Tuesday 26 March 2024

End of an Era/Car-roof Binocular Disaster!

A couple of visits to the LDV over the weekend yielded my first Sand Martin of the year, a single bird flying over the ings at Wheldrake. An impressive herd of 190 Iceland-bound Whooper Swans were at Wheldrake Ings yesterday, having a rest before continuing northwest. The flock of Icelandic Black-tailed Godwits has grown to a collosal and record-breaking 865; the site has clearly become a very important stop-over for them. 

My biggest news, however, was the disaster that befell my trusty Zeiss FL binoculars. These were the first 'top of the range' bins I had managed to afford, once I started earning, back in 2004, and they have been used pretty much daily ever since. They've had a few bumps and bruises along the way, and have the eyepieces replaced at least twice thanks to the Zeiss maintenance crew at Birdfair, but have been round my neck or glued to my eyes for many of my most memorable wildlife encounters over the last two decades.

So, on Sunday, when the unexpectedly warm spring sunshine at Thorganby caused me to put my bins on top of the car while I took my coat off, I wasn't expecting to end an era of Ziess-powered birding. 

I arrived at Wheldrake a few minutes later, and after donning my scope, I headed over the bridge and paused to scan the Low Grounds. Wait! No bins. I dashed back to the car assuming I'd left them on the passenger seat - apparently not. I then remembered what I had done. I assumed they would have dropped off in the car park back at Thorganby, and I began to panic thinking that somebody may have found them and I would never see them again. I sped back there and leapt out of my car. They were nowhere to be seen. A voice from the orchard 'are you looking for your binoculars?' My heart leapt - 'have you found them?' I enquired desperately, to which the dismaying answer came: 'no, we saw you driving through the village with them on the roof of your car five minutes ago'. My heart sank.

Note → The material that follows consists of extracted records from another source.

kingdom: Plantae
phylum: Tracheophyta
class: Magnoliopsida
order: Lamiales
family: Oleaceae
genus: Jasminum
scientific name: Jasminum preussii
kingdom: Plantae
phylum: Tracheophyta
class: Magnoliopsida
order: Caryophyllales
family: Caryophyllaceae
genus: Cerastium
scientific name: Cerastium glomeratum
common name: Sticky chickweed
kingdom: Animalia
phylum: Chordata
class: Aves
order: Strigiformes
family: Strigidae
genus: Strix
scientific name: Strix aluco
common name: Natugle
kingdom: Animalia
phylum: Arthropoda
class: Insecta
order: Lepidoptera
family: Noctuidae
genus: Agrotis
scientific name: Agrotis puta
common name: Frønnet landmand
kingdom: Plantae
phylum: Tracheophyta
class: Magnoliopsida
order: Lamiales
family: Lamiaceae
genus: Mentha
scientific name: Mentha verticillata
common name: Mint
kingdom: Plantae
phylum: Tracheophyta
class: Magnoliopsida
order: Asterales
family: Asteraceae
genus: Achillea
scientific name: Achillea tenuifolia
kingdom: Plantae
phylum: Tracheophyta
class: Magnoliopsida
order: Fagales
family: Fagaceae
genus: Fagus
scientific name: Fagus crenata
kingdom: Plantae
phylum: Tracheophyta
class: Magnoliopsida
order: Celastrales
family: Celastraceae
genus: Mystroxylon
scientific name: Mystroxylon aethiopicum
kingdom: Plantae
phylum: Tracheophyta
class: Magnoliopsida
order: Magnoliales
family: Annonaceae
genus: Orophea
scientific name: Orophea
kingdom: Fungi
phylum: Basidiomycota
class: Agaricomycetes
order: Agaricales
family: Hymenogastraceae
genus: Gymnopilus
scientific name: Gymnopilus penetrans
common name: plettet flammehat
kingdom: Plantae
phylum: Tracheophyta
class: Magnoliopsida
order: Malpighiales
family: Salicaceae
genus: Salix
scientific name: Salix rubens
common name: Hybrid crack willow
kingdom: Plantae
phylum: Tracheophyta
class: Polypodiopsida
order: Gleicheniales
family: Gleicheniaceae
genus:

Back I went to Wheldrake, scouring the sides of the road. After a surprising distance - given how the road twists and turns through Thorganby - I spotted a crumpled shiny black heap in the gutter. It was my bins, and they were totally smashed. I was absolutely gutted, this really was the end of an era; my most prized possession obliterated by a momentary lapse of concentration. I was so upset, that despite having my scope with me, which would have been fine for some birding at Wheldrake, I went home. 

 My beloved FLs...RIP. 



Having shared this image of disaster on Twitter/X, I got a lot of lovely comments and shared stories of similar bins-related mishaps. This made me feel a bit better; at least I am not the only accident-prone birder around. In the meantime, I have borrowed my wife's bins, which are not bad at all. I am now hoping I will get a call from Zeiss, offering me a free replacement pair, although I suspect that call will never come!